A former "Saturday Night Live" writer and performer -- he was on staff
in 1977 when the show came to New Orleans for its live Mardi Gras
broadcast -- Franken has in recent decades branched off into political
commentary.
His books -- "Rush Limbaugh Is a Big Fat Idiot" and "Lies and the
Lying Liars Who Tell Them" -- have been bestsellers.
This December, he intends to visit Iraq with the USO, his sixth such
tour.
"I find myself in articles compared to Rush Limbaugh," said Franken,
during a telephone interview last week.
"They say (I'm) just a mirror image of Rush. I can tell they have not
listened to the show.
"A few months ago, one of our researchers came to me with something
that Rush had said, that 75 percent of all Americans on minimum wage
are teenagers in their first job.
"So my researcher goes to the Bureau of Labor Statistics and finds out
that 60 percent of Americans on the minimum wage are age 20 or above.
"So where did Rush get his statistic that 75 percent of most people on
the minimum wage are teenagers?
"He got it directly from his butt, and it goes out of his butt and
into his mouth and over the airwaves and into the brains of
'dittoheads' who believe it.
"We get our labor statistics from the Bureau of Labor Statistics. He
gets his labor statistics from his butt. That's a huge difference."
But Al Franken isn't the anti-Rush, and Al Franken's radio show does
more than mere fact-checking counterpoint to the competition (or, in
Entercom's case in New Orleans, corporate cousin).
"I don't want to be a guy who debunks things," Franken said.
"We do a lot of other stuff, too."
Such as?
Talking with guests, lots of them and from all political persuasions,
which is something that Limbaugh has never done much of.
"We have a little bit of trouble getting some Republicans (to
appear)," said Franken.
"But we'll have your occasional very-right-wing crazy on."
From The Times-Picayune, 8/12/05:
http://www.nola.com/living/t-p/index.ssf?/base/living-5/1123826853235670.xml
Two news-talk radio stations, two ideologies -- and one owner
Franken vs.
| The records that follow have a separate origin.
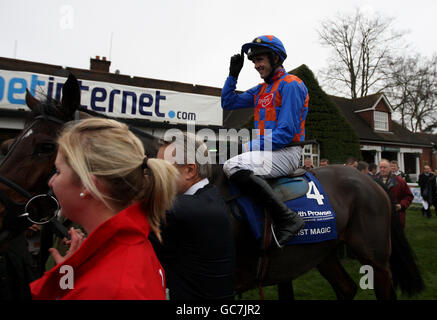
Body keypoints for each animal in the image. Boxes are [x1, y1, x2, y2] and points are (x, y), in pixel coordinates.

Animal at [0, 74, 422, 298]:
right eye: (13, 141)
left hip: (375, 258)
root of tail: (372, 181)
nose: (3, 209)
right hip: (324, 252)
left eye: (45, 147)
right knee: (346, 288)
Limbaugh
Dave Walker
It seems like one hand washing the other -- in an acid bath.
At midday weekdays on WWL 870 AM, it's Rush Limbaugh -- the mouth of
conservative America.
At midday on WSMB 1350 AM, it's Al Franken -- sworn enemy of Rush
Limbaugh.
Both New Orleans news-talk stations belong to the same company, the
Pennsylvania-based station group Entercom Communications, and this
seeming clash of ideologies is way more about the bottom line than
party lines.
"I'm a businessperson," said Phil Hoover, New Orleans market manager
for Entercom.
"I have two strong brands right now. I want them to scream and yell at
each other."
Late last month, Hoover threw out most of WSMB's weekday programming
-- only Tom Fitzmorris' afternoon-drive "Dining Around" survived, with
Bill O'Reilly shifting to WWL late night -- and replaced it with
politically left-of-center talkers.
Several, including Franken, come from the upstart Air America network,
founded in March 2004 to provide an alternative to the
rightward-leaning talk-radio roar.
WSMB's old schedule was more or less a ratings dud, with no
ideological cohesion, or "brand," in Hoover's parlance.
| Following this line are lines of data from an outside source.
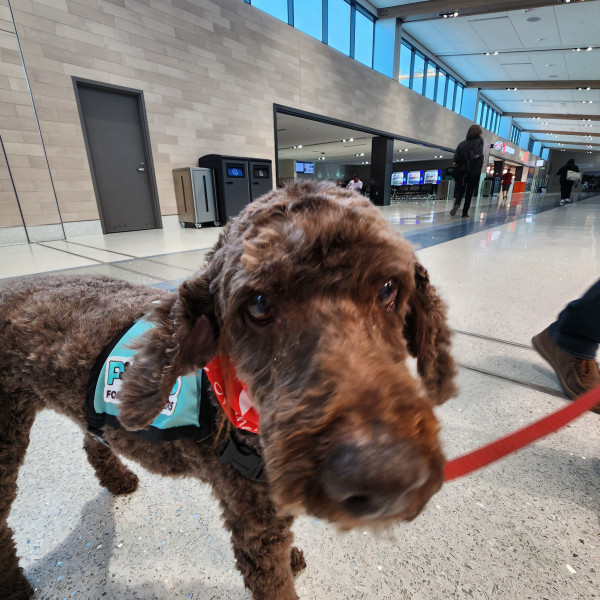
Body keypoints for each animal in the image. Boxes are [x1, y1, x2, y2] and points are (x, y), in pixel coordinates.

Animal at [0, 181, 457, 600]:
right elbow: (275, 581)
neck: (235, 405)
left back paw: (117, 479)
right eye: (258, 304)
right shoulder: (255, 525)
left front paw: (294, 557)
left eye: (388, 288)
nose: (383, 476)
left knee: (92, 438)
The overthrow of credit-card-debt-despiser Clark Howard, professional
scold "Dr. Laura" Schlessinger and zany Phil Hendrie for the likes of
"The Morning Sedition" with Mark Riley and Marc Maron (5-8 a.m.),
Jerry Springer (8-11 a.m.), Franken (11 a.m.-2 p.m.), Ed Schultz (2-4
p.m.), Randi Rhodes (7-9 p.m.) and others gives WSMB a marketable,
unified image for the first time in recent memory, Hoover said.